A gas portion 132 in the vortex separator 104 is a majority gas phase including gas along with a mist consisting of oil and water. The vortex separator 104 is provided with a mist collecting screen 134 for causing partial condensation of the mist. The gas portion 132 is discharged into the gas measurement flow line 106.
The gas measurement flow line 106 is provided with a Coriolis mass flowmeter 154. The Coriolis mass flowmeter 154 provides measurement values of mass flow rate and density from the gas portion 132 of the multi-phase fluid inside the gas measurement flow line 106. The Coriolis mass flowmeter 154 is connected to a flow transmitter 156, and a signal indicating a measurement value is output to a controller 112. The gas measurement flow line 106 is provided with a check valve 160. The check valve 160 assures a positive flow in the direction of the arrow 162, whereby intrusion of the liquid portion 128 into the gas measurement flow line 106 is prevented.

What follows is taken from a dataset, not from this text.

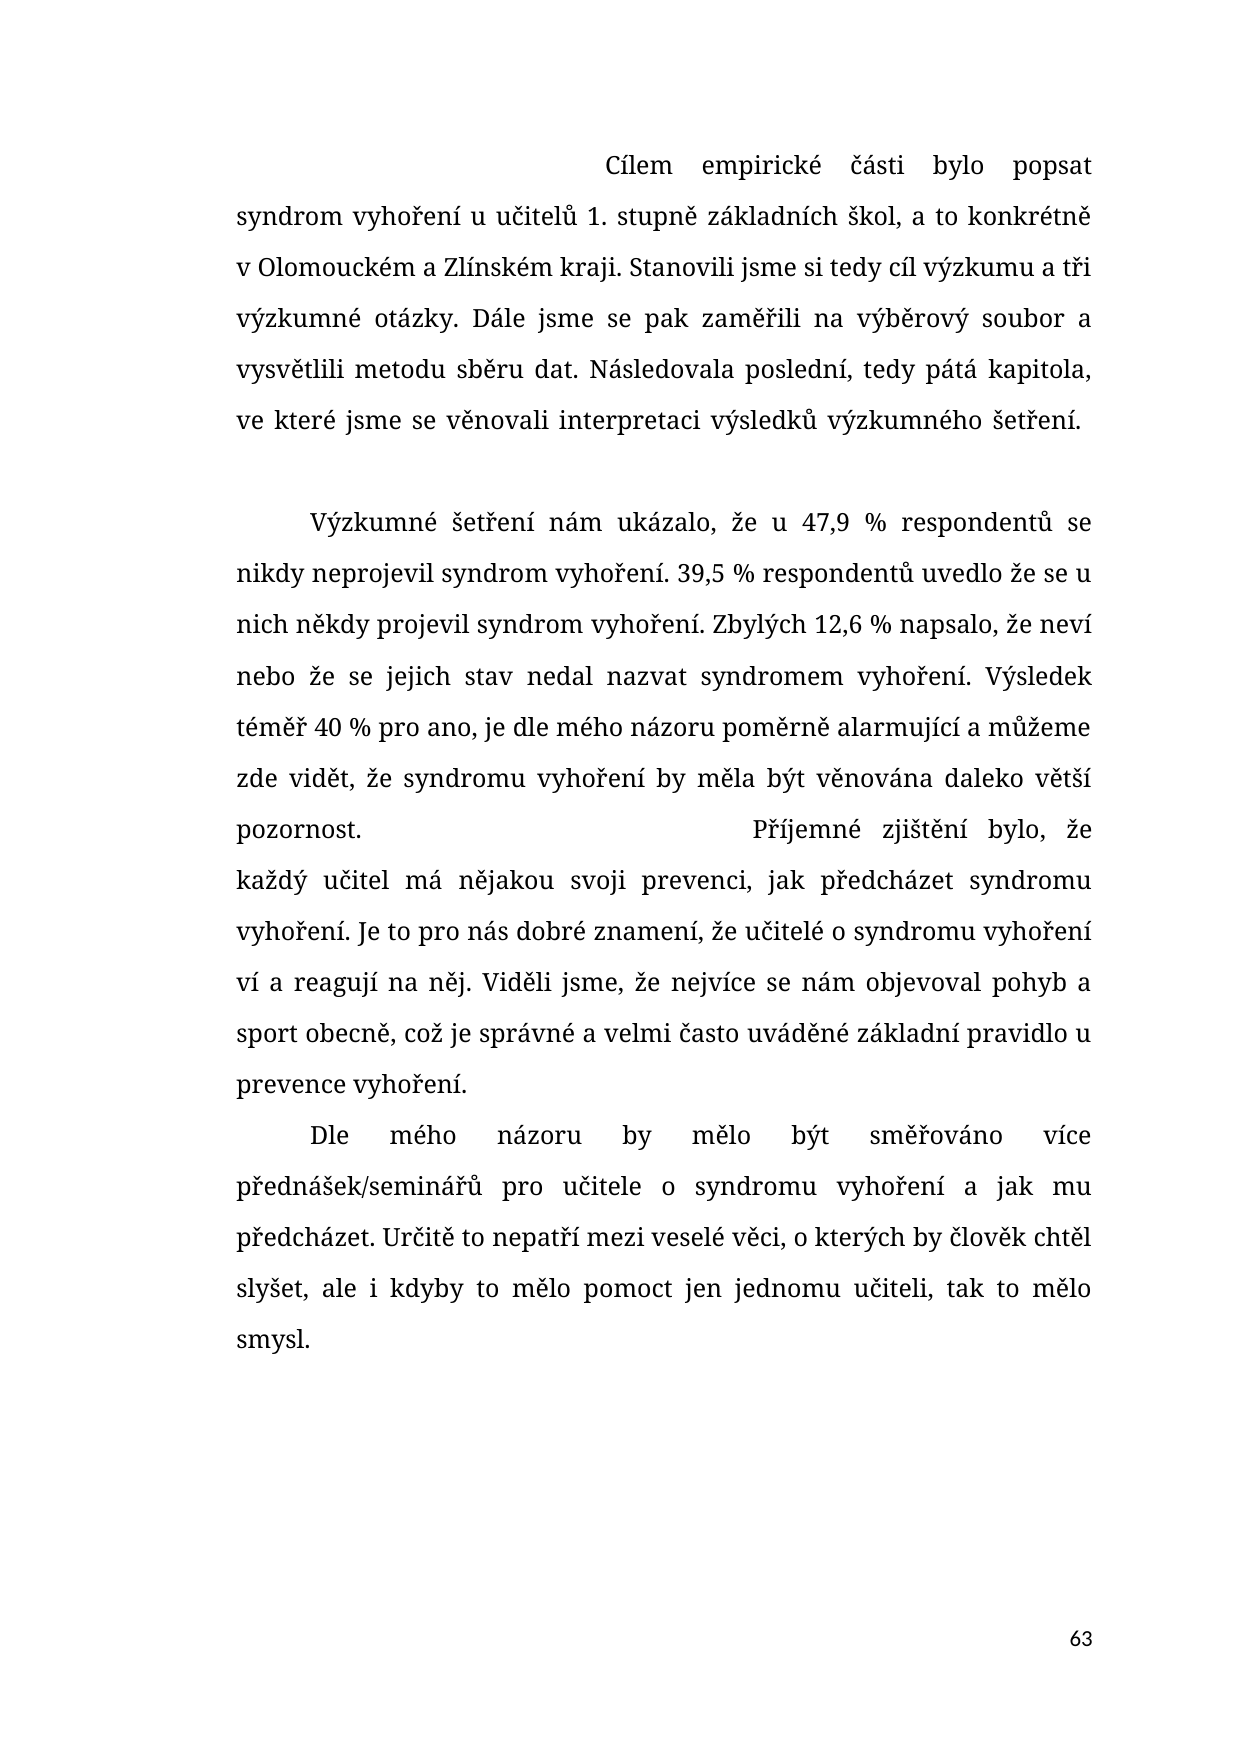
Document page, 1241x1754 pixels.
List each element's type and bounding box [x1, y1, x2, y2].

The liquid measurement flow line 108 is provided with a static mixer 164. Further, on the output side of the static mixer 164, there are provided a Coriolis mass flowmeter 166 and a water cut monitor 172. The Coriolis mass flowmeter 166 provides measurement values of mass flow rate and density from the liquid portion 128 inside the liquid measurement flow line 108. The Coriolis mass flowmeter 166 is connected to a flow rate transmitter 168, and a signal indicating a measurement value is output to the controller 112. The water cut monitor 172 measures the water cut rate of the liquid portion 128 inside the liquid measurement flow line 108. The water cut monitor 172 is connected to the controller 112.
The liquid measurement flow line 108 is provided with a check valve 178. The check valve 178 assures a positive flow in the direction of the arrow 180, whereby it is possible to prevent intrusion of the gas portion 132 into the liquid measurement flow line 108. Reference numerals 150 and 174 denote valves controlled to be opened/closed by the controller 112.

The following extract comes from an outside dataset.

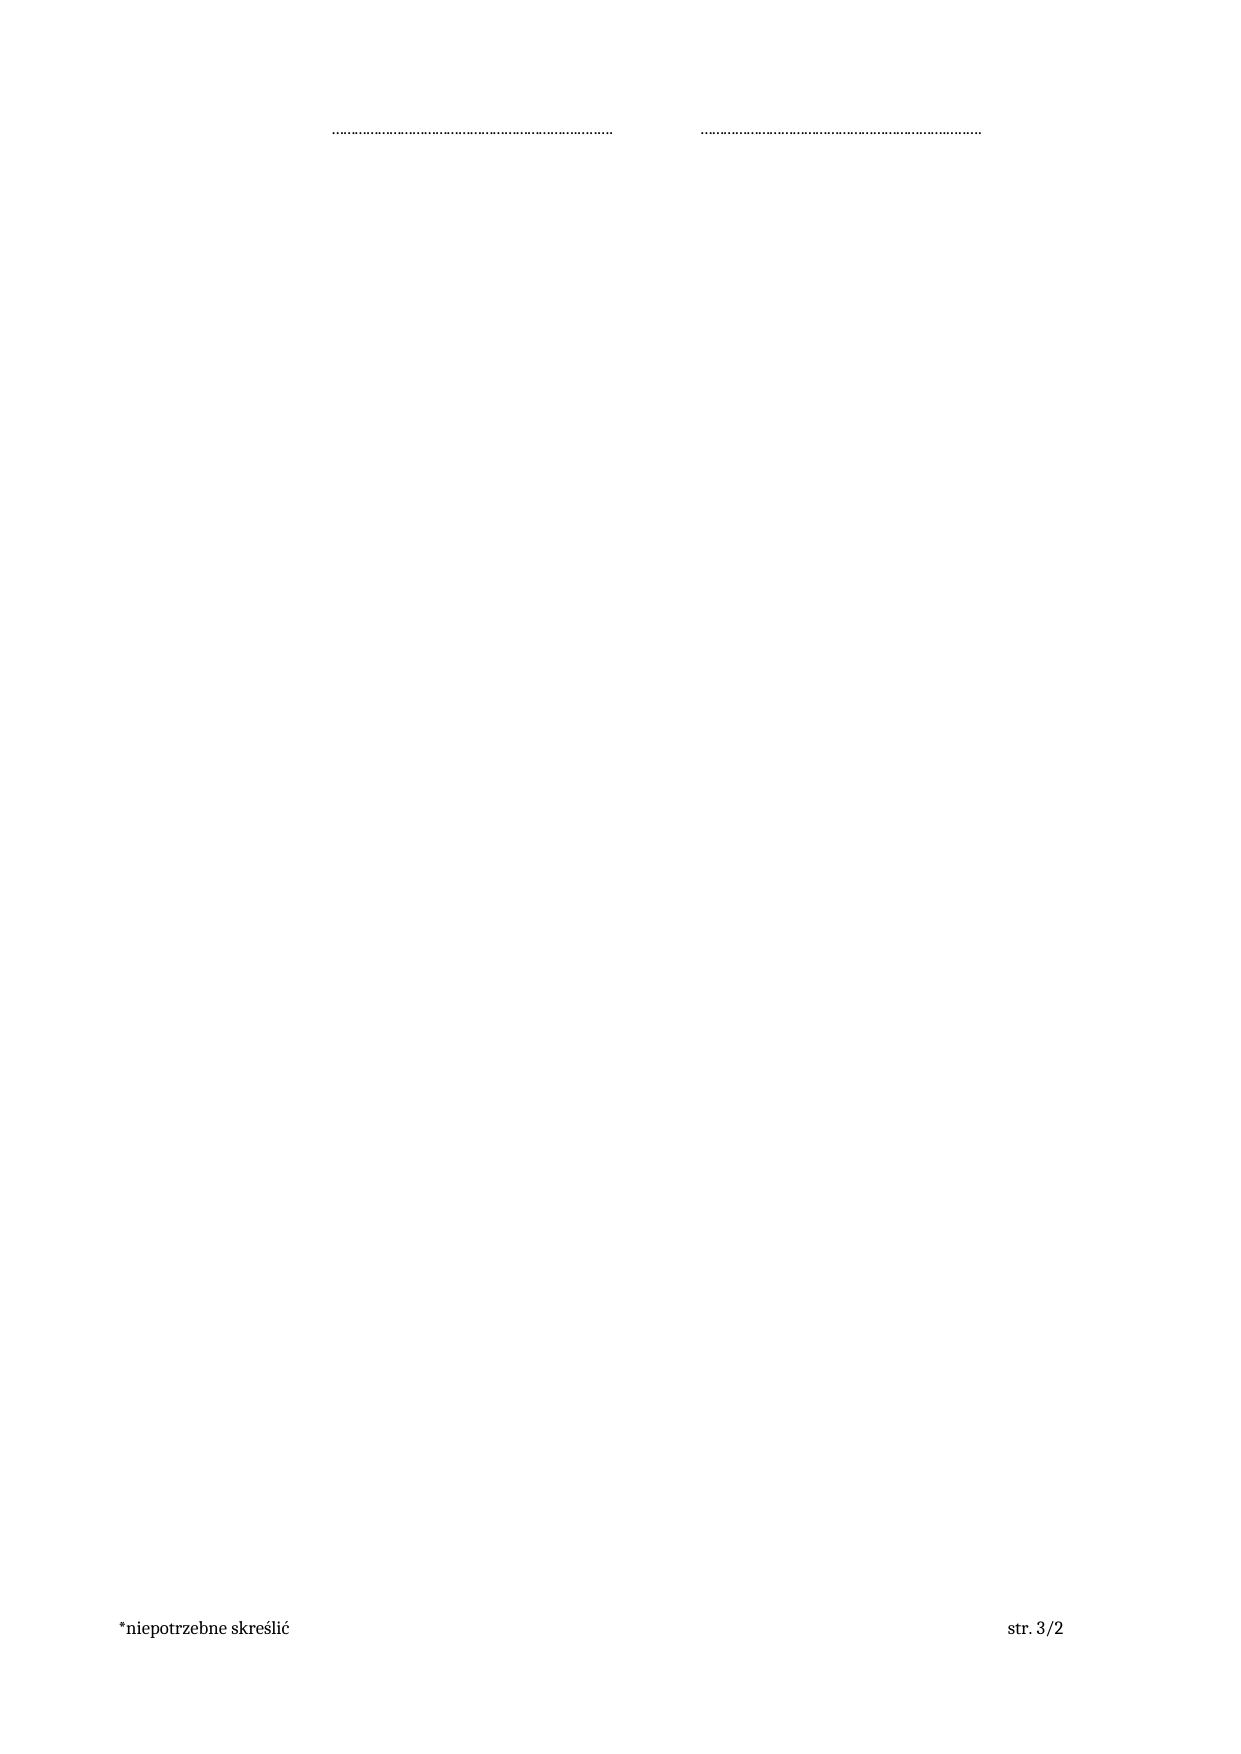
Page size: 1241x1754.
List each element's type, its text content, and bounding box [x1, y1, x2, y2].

The production manifold 116 has valves 182 and 184 controlled via a path 190. The valves 182 and 184 are selectively constructed such that a multi-phase fluid from an oil well 186 or from a well combination (e.g., oil well 186 and gas well 188) is caused to flow through a rail 192 and distributed to the incoming multi-phase flow line 102. The other valves are selectively constructed such that the fluid is caused to flow through a bypass flow line 194 to thereby bypass the multi-phase flow measurement system 100.
Reference numerals 196 and 197 denote manual valves. A bypass line 198 on the inner side of the valves 196 and 197 causes the flow to bypass the multi-phase flow measurement system 100 when a valve 199 is opened and the valves 150 and 174 are closed. The multi-phase flow measurement system 100 is constructed as described above.

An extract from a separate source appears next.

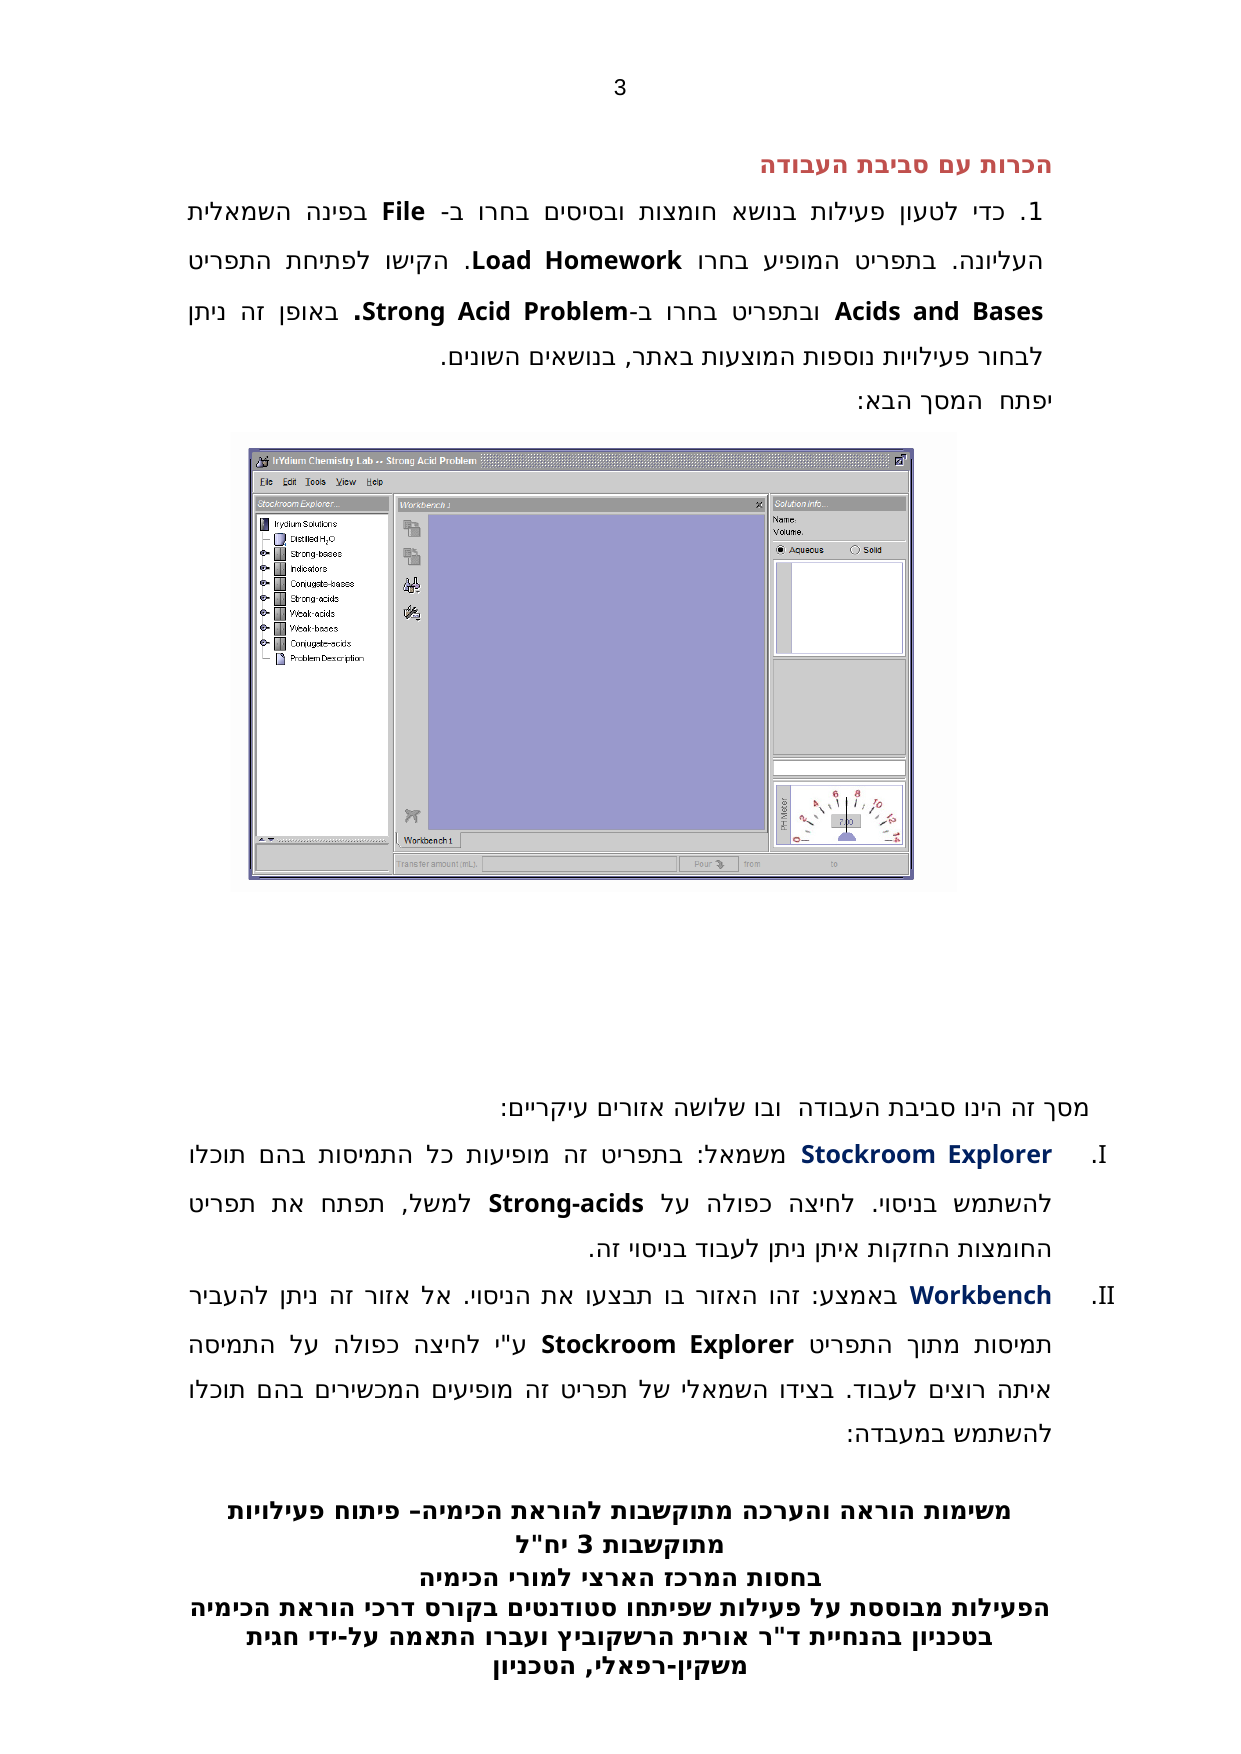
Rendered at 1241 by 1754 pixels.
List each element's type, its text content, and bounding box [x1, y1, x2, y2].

JP 08-201130 A discloses a prior-art technology for measuring the flow rate of a two-phase fluid consisting of liquid and gas, etc. More specifically, the publication discloses a technology regarding a turbine flowmeter adapted to measure the flow rate of a two-phase fluid consisting of liquid and gas while the fluid is a mixed-phase flow (mixture liquid) consisting of liquid and gas. The turbine flowmeter has a function similar to that of the ultrasonic flowmeter described above, and can replace the same. As is known, there is attained an effect that the turbine flowmeter can perform measurement at low cost with an apparatus having a simple structure and being superior in durability. Apart from the turbine flowmeter and the ultrasonic flowmeter, an orifice flowmeter is also known.